Hay una frase que resume lo que el AI Sherpa hace por el autor.
Tu metodología trabaja mientras duermes.
No como metáfora de los ingresos pasivos — aunque eso también aplica, y lo cubrimos en el Capítulo 4. Como descripción literal de lo que ocurre cuando alguien en otro continente, en otro huso horario, a las tres de la mañana de su ciudad, abre tu MasterPlaybook con una pregunta urgente.
En ese momento, tú no estás disponible.
Pero el AI Sherpa sí.
Y lo que el AI Sherpa le da a ese lector no es una respuesta genérica que ChatGPT le hubiera dado igualmente — es la respuesta que tú habrías dado. Con tu lenguaje. Con tus marcos conceptuales. Con las advertencias que solo tú sabes hacer porque has visto a otros cometer ese error específico. Con la pregunta de seguimiento que tú habrías hecho antes de responder, porque sabes que la respuesta correcta depende de un contexto que el lector no dio de manera espontánea.

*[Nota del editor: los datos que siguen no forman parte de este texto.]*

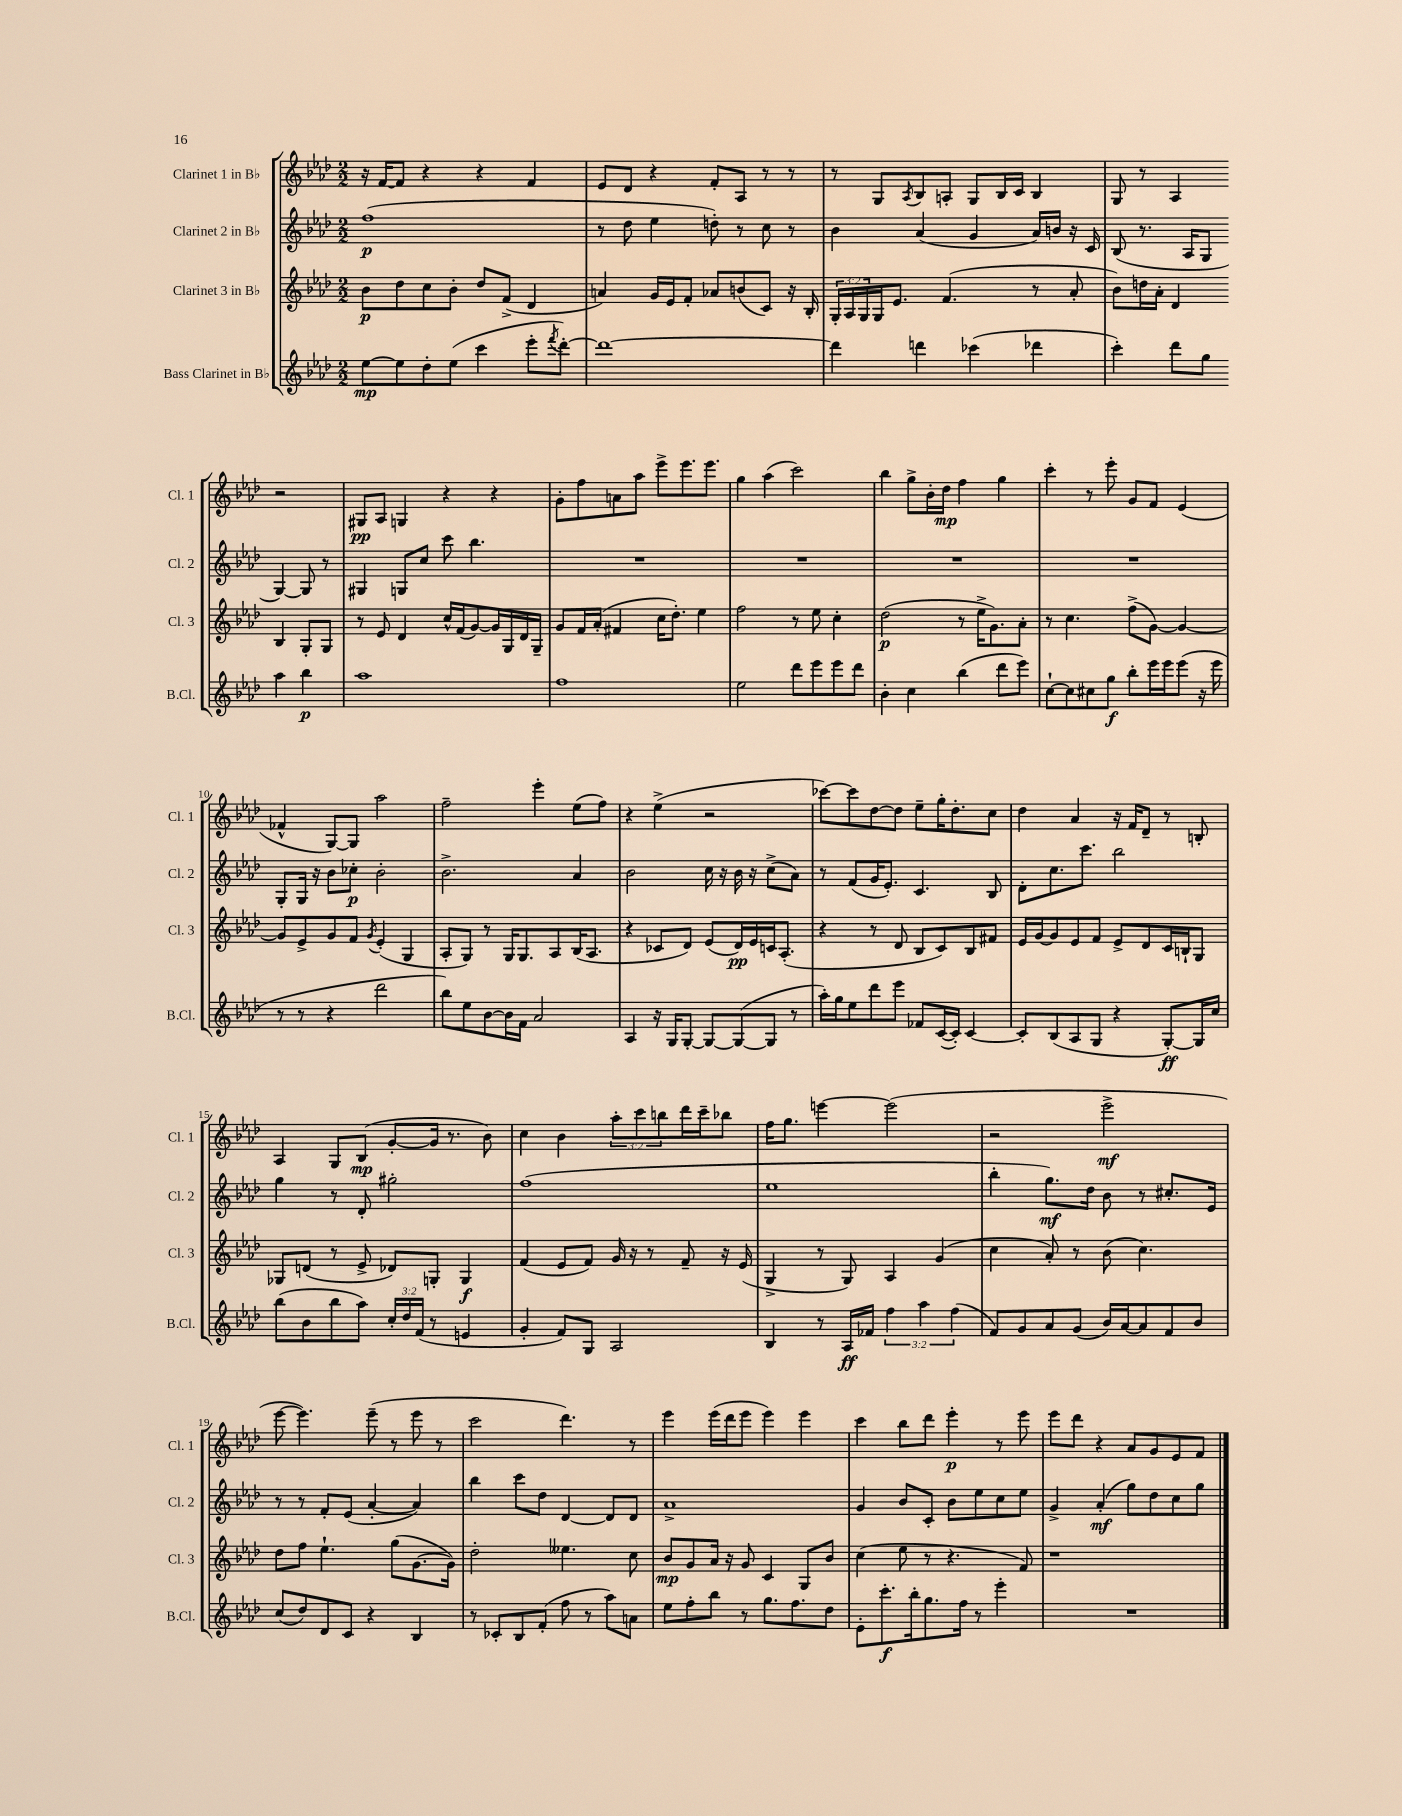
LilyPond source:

<<
\new StaffGroup <<
\new Staff = "s0" \with { instrumentName = "Clarinet 1 in Bb" shortInstrumentName = "Cl. 1" } {
    \clef treble \key aes \major \numericTimeSignature \time 2/2 \override Staff.TupletNumber.text = #tuplet-number::calc-fraction-text
    r16 f'16~ f'8 r4 r4 f'4 |
    ees'8 des'8 r4 f'8-. aes8 r8 r8 |
    r8 g8 \acciaccatura { aes8 } bes8 a8-. g8 bes16 c'16 bes4 |
    g8 r8 aes4 r2 |
    gis8\pp aes8 g4 r4 r4 |
    g'8-. f''8 a'8 aes''8 ees'''8-> ees'''8. ees'''8. |
    g''4 aes''4( c'''2) |
    bes''4 g''8-> bes'16-. des''16\mp f''4 g''4 |
    c'''4-. r8 ees'''8-. g'8 f'8 ees'4( |
    fes'4-^ g8~) g8 aes''2 |
    f''2-- ees'''4-. ees''8( f''8) |
    r4 ees''4->( r2 |
    ces'''8~) ces'''8 des''8~ des''8 ees''8-- g''16-. des''8.-. c''8 |
    des''4 aes'4 r16 f'16 des'8-- r8 b8-. |
    aes4 g8 bes8\mp( g'8~-. g'16 r8. bes'8) |
    c''4 bes'4 \tuplet 3/2 { aes''8-. c'''8 b''8 } des'''16 c'''16-- bes''8 |
    f''16 g''8. e'''4~ e'''2( |
    r2 ees'''2->\mf |
    ees'''8~ ees'''4.) ees'''8--( r8 ees'''8 r8 |
    c'''2 des'''4.) r8 |
    ees'''4 ees'''16( des'''16 ees'''8 ees'''4) ees'''4 |
    c'''4 bes''8 des'''8 ees'''4-.\p r8 ees'''8 |
    ees'''8 des'''8 r4 aes'8 g'8 ees'8 f'8 \bar "|." |
}
\new Staff = "s1" \with { instrumentName = "Clarinet 2 in Bb" shortInstrumentName = "Cl. 2" } {
    \clef treble \key aes \major \numericTimeSignature \time 2/2
    f''1\p( |
    r8 des''8 ees''4 d''8-.) r8 c''8 r8 |
    bes'4 aes'4( g'4 aes'16) b'16 r16 c'16 |
    bes8( r8. aes16 g8 g4~) g8 r8 |
    gis4 g8 c''8 c'''8 bes''4. |
    R1 |
    R1 |
    R1 |
    R1 |
    g8-. g16 r16 bes'8 ces''8-.\p bes'2-. |
    bes'2.-> aes'4 |
    bes'2 c''16 r16 bes'16 r16 c''8->( aes'8) |
    r8 f'8( g'16 ees'8.-.) c'4. bes8 |
    des'8-. c''8. c'''8. bes''2 |
    g''4 r8 des'8-. gis''2-. |
    f''1( |
    ees''1 |
    bes''4-. g''8.\mf) des''16 bes'8 r8 cis''8.-. ees'16 |
    r8 r8 f'8-. ees'8( aes'4~-. aes'4) |
    bes''4 c'''8 des''8 des'4~ des'8 des'8 |
    aes'1-> |
    g'4 bes'8 c'8-. bes'8 ees''8 c''8 ees''8 |
    g'4-> aes'4-.\mf( g''8) des''8 c''8 g''8 \bar "|." |
}
\new Staff = "s2" \with { instrumentName = "Clarinet 3 in Bb" shortInstrumentName = "Cl. 3" } {
    \clef treble \key aes \major \numericTimeSignature \time 2/2 \override Staff.TupletNumber.text = #tuplet-number::calc-fraction-text
    bes'8\p des''8 c''8 bes'8-. des''8 f'8->( des'4 |
    a'4) g'16 ees'16 f'8-. aes'8 b'8( c'8) r16 bes16-. |
    \tuplet 3/2 { g16-. aes16 g16 } g16 ees'8. f'4.( r8 aes'8-. |
    bes'8) d''16 aes'16-. des'4 bes4 g8-. g8 |
    r8 ees'8 des'4 c''16-^ f'16( g'8~) g'16 g16 des'16 g16-- |
    g'8 f'16 aes'16-.( fis'4 c''16 des''8.-.) ees''4 |
    f''2 r8 ees''8 c''4-. |
    des''2\p( r8 ees''16-> g'8.) aes'8-. |
    r8 c''4. f''8->( g'8~) g'4~ |
    g'8 ees'8-> g'8 f'8 \acciaccatura { g'8 } ees'4-.( g4 |
    aes8-. g8) r8 g16 g8. aes8 bes16( aes8. |
    r4 ces'8 des'8) ees'8( des'16\pp) ees'16 c'16 aes8.-.( |
    r4 r8 des'8 bes8 c'8) bes8 fis'8 |
    ees'16 g'16~ g'8 ees'8 f'8 ees'8-> des'8 c'16 b16-! g8 |
    ges8 d'8( r8 ees'8-> des'8) g8-. g4\f |
    f'4( ees'8 f'8) g'16 r16 r8 f'8-- r16 ees'16( |
    g4-> r8 g8) aes4 g'4( |
    c''4 aes'8-.) r8 bes'8( c''4.) |
    des''8 f''8 ees''4.-! g''8( g'8.~ g'16) |
    des''2-. eeses''4. c''8 |
    bes'8\mp g'8 aes'16 r16 g'8 c'4 g8 bes'8 |
    c''4( ees''8 r8 r4. f'8) |
    r1 \bar "|." |
}
\new Staff = "s3" \with { instrumentName = "Bass Clarinet in Bb" shortInstrumentName = "B.Cl." } {
    \clef treble \key aes \major \numericTimeSignature \time 2/2 \override Staff.TupletNumber.text = #tuplet-number::calc-fraction-text
    ees''8~\mp ees''8 des''8-. ees''8( c'''4 ees'''8-. \acciaccatura { f'''8 } des'''8~-.) |
    des'''1~ |
    des'''4 d'''4 ces'''4( des'''4 |
    c'''4-.) des'''8 g''8 aes''4 bes''4\p |
    aes''1 |
    f''1 |
    ees''2 des'''8 ees'''8 ees'''8 des'''8 |
    bes'4-. c''4 bes''4( des'''8 ees'''8) |
    c''8~-! c''8 cis''8 g''8\f bes''8-. ees'''16 ees'''16 ees'''8( r16 ees'''16 |
    r8 r8 r4 des'''2 |
    bes''8) ees''8 bes'8~ bes'16 f'16 aes'2 |
    aes4 r16 g16 g8~-. g8~ g8~( g8 r8 |
    aes''16-.) g''16 ees''8 des'''8 ees'''8 fes'8 c'16~( c'16-.) c'4~ |
    c'8-. bes8( aes8 g8 r4 g8~-.\ff) g16 c''16 |
    bes''8( bes'8 bes''8 aes''8) \tuplet 3/2 { c''16-. des''16 f'16( } r8 e'4 |
    g'4-. f'8) g8 aes2 |
    bes4 r8 aes16\ff fes'16 \tuplet 3/2 { f''4 aes''4 f''4( } |
    f'8) g'8 aes'8 g'8( bes'16) aes'16~ aes'8 f'8 bes'8 |
    c''8( des''8) des'8 c'8 r4 bes4 |
    r8 ces'8-. bes8 f'8-.( f''8 r8 aes''8) a'8 |
    ees''8 f''8-. bes''8 r8 g''8. f''8. des''8 |
    ees'8-. c'''8.-.\f bes''16-. g''8. f''16 r8 ees'''4-. |
    R1 \bar "|." |
}
>>
>>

El AI Sherpa es la escalabilidad del experto que ninguna plataforma anterior había resuelto de manera real.
No escala contenido. Escala expertise.
La diferencia es absoluta. El contenido es lo que escribiste. La expertise es cómo piensas, cómo preguntas, cómo diagnosticas, cómo adaptas tu respuesta al contexto de quien te pregunta. Todo eso vive en el AI Sherpa — porque el AI Sherpa fue construido desde el interior de tu conocimiento, no desde afuera.